The AC* is trying to be what it cannot be--that is, if we take its account of what it is trying to do to be what it is really doing. It is trying to do what a church does when it is not--and cannot be--a church. But I do not think it is really trying to instantiate Christian koinonia in the primary sense, the sense in which a church may be in communion. Rather, the AC* is attempting to centralize its power, and there is nothing distinctively Christian about that. Indeed, revivifying an analogate of and imitating the Constantinian project may seem quite pagan, the sort of thing corporations and governments and institutions with no special Christian identity do. We have been poorly schooled in Christianity indeed to mistake pagan futility for Christian vocation.
9 Comments:
Well said.
thank you sir
Thanks for your reflections. I've written two posts, both of which also engage Tobias Haller's reflections.
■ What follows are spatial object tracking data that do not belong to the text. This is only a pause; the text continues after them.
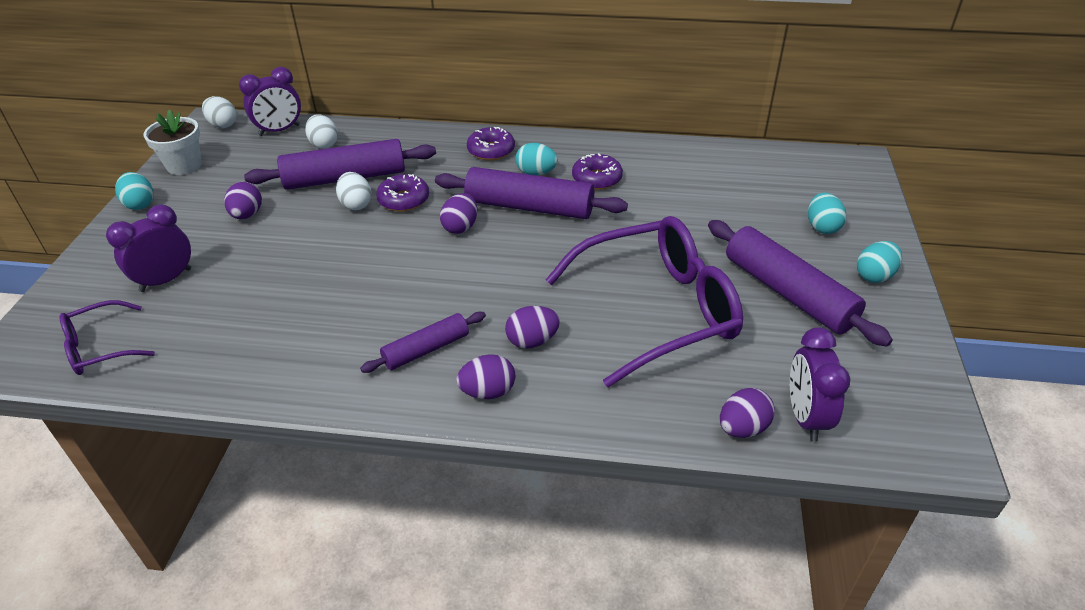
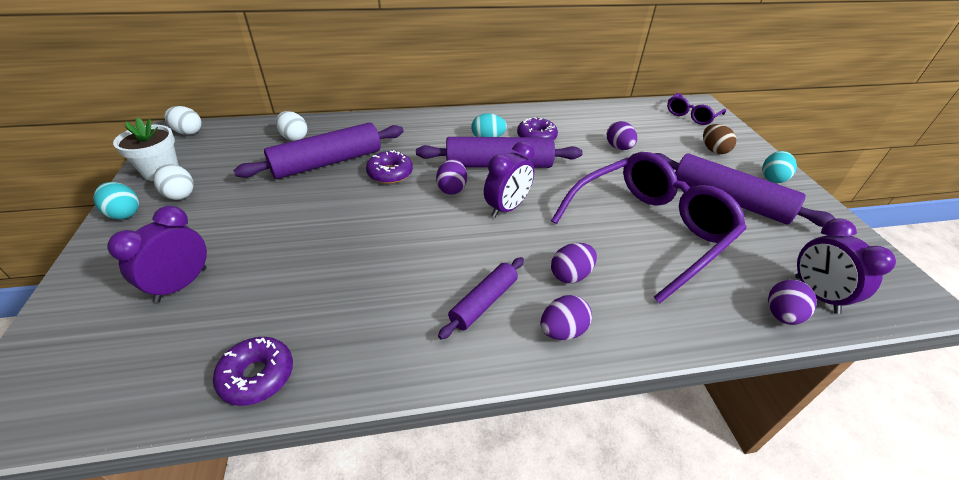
camera: 20 degrees left, 0 degrees up
(100, 348) = (125, 376): purple glasses -> purple glasses (691, 115)
(247, 215) = (246, 207): purple egg -> purple egg (618, 148)
(279, 130) = (246, 131): purple clock -> purple clock (507, 208)
(356, 204) = (349, 183): white egg -> white egg (180, 194)
(491, 150) = (442, 126): purple donut -> purple donut (257, 376)
(822, 227) = (713, 150): turquoise egg -> brown egg

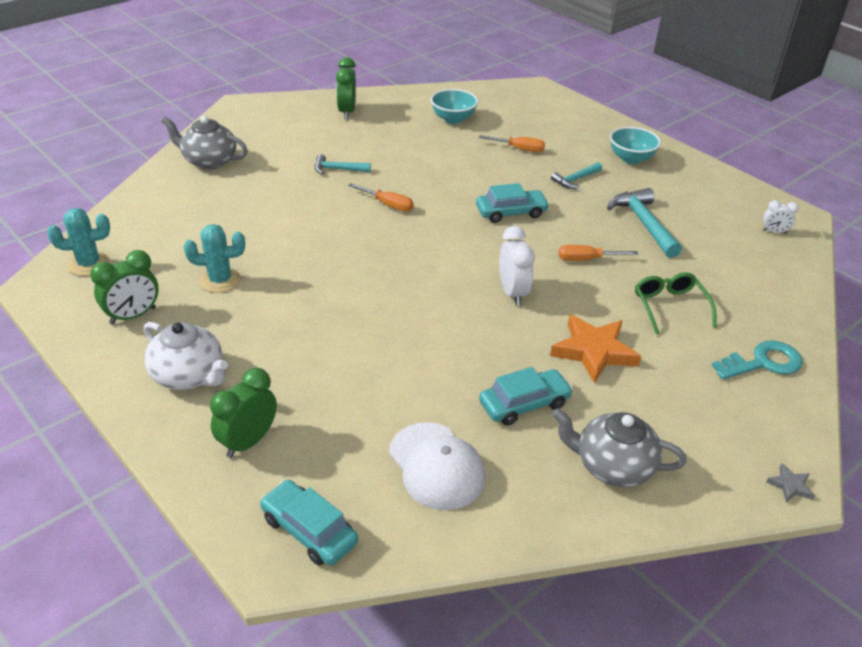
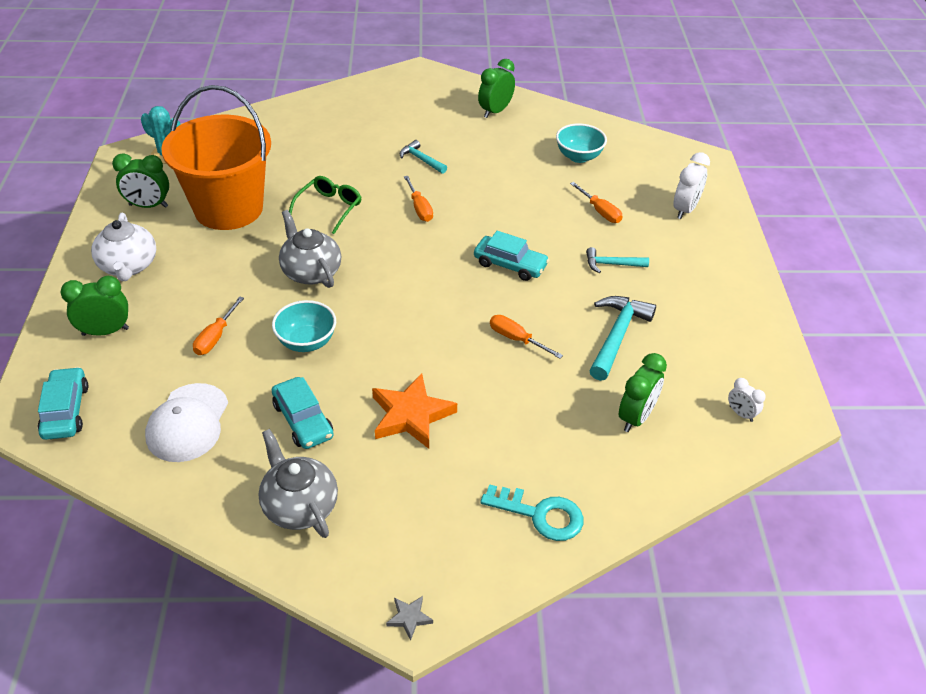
camera: 40 degrees right, 5 degrees up
(209, 161) = (337, 109): grey teapot -> grey teapot (311, 272)
(220, 280) = (228, 208): turquoise cactus -> orange bucket
(360, 386) = (216, 337): none -> orange screwdriver
(513, 293) = (415, 332): white clock -> white clock (685, 210)
(524, 404) = (303, 420): turquoise car -> turquoise car turned 45 degrees clockwise
(631, 159) = (697, 271): turquoise bowl -> turquoise bowl (306, 342)
(670, 307) = (529, 419): green glasses -> green glasses (329, 208)
(726, 267) = (636, 417): none -> green clock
As a thoughtful commentator, I'd welcome your response. You can find my posts here and here.
MM
Thanks for cutting through Radner's obfuscation. I have come to the same conclusion you have about the Covenant's purpose and wrote a letter to 815 recommendng we not play the primates' game (omitting ++KJS, of course0.,
Thanks for the comments.
It's possible to see Radner's work altogether as implying the Holy Spirit cannot be working through individual churches in their current state of fragmentation. He might go on to infer--and this is I think his deep point--TEC must be wrong to claim the sanction of the Holy Spirit for its departures from Christian tradition.
I think that is wrong; it is not fragmentation that is a problem for teh Holy Spirit. Fragmentation might even be intended or preferred by God, for all I know. Fragmentation in obstinate sin is the problem. Churches and church groups hating each other work against the inspiration of the Spirit. I would say any work of a fragment done in hate has no prima facie claim to the Spirit.
Wow--you are doing alot of work there, Marshall. I'd like to take a close look soon--thanks!
I still can't quite shake the feeling that the "Covenent" is allready a dead letter.
The scudugery that brought us Lambeth 1:10 or the desperate pandering that gave us Tanzania could just as easily be repeated at Lambeth 2008 and WOOSH another documnet to be voted on. Or am I being paranoid?
Please do check back soon--I'd be pleased to have your thoughts and criticisms.
Your thesis that "any work of a fragment done in hate has no prima facie claim to the Spirit" is a good one, but I'm also grappling with the fact that even things done in hate can be used by the Spirit to accomplish God's purposes. That is, evil is evil but God is always at work to redeem humanity (and all creation) from evil. Hence Joseph can say to his brothers in Egypt, "As for you, you meant evil against me; but God meant it for good..." (Genesis 50:20, RSV--it is on this note that the book of Genesis comes to a close). Of course, the supreme example of this is the death and resurrection of Jesus Christ. I'll post something more soon on this vein on my blog.
I keep coming back and re-reading this because it's so good! The last paragraph is brilliant, and makes clear what is at stake. At first glance, the charge of 'paganism' is shocking, but I have reflected on the meaning of the word, and I believe you are right.